Passage:
****************************************

Most people who start investing—especially young people finally ditching their latte-and-avocado-toast guilt—obsess over the wrong number. They stare at the big bold return percentage on a fund’s front page. 10% average annual return?
But here’s what nobody puts on the billboard: fees. ETF fees
I remember my first 401(k) rollover. I was 26, making $48k as an editorial assistant in Austin,
and felt like a grownup finally moving my $9,000 from a previous job. I picked a mutual fund that sounded smart—something about growth and technology. The returns looked great. The fee? Buried on page 47 of a PDF. 1.2% “expense ratio.” I had no idea what that meant. I figured, eh, small number, no big deal.
That small number quietly ate probably $15,000 over the next decade. And I didn’t even notice until a coworker who was way too into spreadsheets showed me the math.
Let me save you the same rude awakening.

****************************************

Data excerpts:
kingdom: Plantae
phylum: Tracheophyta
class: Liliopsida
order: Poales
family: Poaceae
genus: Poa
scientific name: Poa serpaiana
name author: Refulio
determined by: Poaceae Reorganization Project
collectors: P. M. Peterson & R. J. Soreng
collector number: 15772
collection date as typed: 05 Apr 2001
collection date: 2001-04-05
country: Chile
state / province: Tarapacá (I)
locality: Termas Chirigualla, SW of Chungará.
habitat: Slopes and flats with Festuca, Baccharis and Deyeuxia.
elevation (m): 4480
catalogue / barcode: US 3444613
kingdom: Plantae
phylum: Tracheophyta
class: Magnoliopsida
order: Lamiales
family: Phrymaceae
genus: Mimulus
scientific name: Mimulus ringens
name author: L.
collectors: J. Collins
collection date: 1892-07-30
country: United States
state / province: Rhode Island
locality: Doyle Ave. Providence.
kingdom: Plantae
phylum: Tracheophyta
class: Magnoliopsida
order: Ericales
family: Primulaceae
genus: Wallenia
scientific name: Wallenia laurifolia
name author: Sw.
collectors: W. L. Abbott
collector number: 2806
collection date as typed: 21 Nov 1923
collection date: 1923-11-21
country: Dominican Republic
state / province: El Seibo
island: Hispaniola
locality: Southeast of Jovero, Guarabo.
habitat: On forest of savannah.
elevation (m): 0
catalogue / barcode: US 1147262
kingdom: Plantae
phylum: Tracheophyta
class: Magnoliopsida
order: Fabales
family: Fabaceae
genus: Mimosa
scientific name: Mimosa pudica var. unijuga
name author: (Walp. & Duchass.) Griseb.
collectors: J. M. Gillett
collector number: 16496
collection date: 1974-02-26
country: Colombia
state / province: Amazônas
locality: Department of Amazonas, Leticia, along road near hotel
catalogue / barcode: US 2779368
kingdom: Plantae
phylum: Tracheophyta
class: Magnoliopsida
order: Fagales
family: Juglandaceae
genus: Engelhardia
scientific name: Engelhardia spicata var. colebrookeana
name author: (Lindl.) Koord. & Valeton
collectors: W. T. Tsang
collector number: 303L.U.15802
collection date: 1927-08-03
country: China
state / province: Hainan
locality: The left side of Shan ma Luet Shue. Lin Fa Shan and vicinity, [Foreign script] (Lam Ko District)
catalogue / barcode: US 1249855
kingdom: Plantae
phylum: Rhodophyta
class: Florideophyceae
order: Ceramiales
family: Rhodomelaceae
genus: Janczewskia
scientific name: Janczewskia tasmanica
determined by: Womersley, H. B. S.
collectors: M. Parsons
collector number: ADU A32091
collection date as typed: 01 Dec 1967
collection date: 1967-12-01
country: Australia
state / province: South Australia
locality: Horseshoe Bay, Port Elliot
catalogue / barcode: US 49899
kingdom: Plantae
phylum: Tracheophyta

****************************************

Prompt A:
Summarize the passage on investment fees in two sentences.
Prompt B:
In the passage on investment fees, what expense ratio did the mutual fund chosen for the 401(k) rollover charge?
Prompt C:
Write the next few sentences of the passage on investment fees, picking up after its final line.

Right answer A:
New investors tend to fixate on a fund's headline return percentage while ignoring fees. The writer recalls moving $9,000 at age 26 into a mutual fund with a 1.2% expense ratio, a fee that probably ate $15,000 over the next decade before a coworker showed the math.

Right answer B:
1.2%

Right answer C:
The “invisible tax” nobody warns you about
Think of ETF fees like a leaky faucet. One drip? Barely registers. But let that drip run for twenty years, and you’ve basically paid for someone’s swimming pool.
ETF fees come wrapped in something called an expense ratio. It’s the annual percentage the fund takes just for existing. Covers marketing, management, administration—whatever. You never write a check for it. They just quietly skim it off the top before your returns even show up in your account. That’s why so many people never feel the pain directly. Out of sight, out of mind.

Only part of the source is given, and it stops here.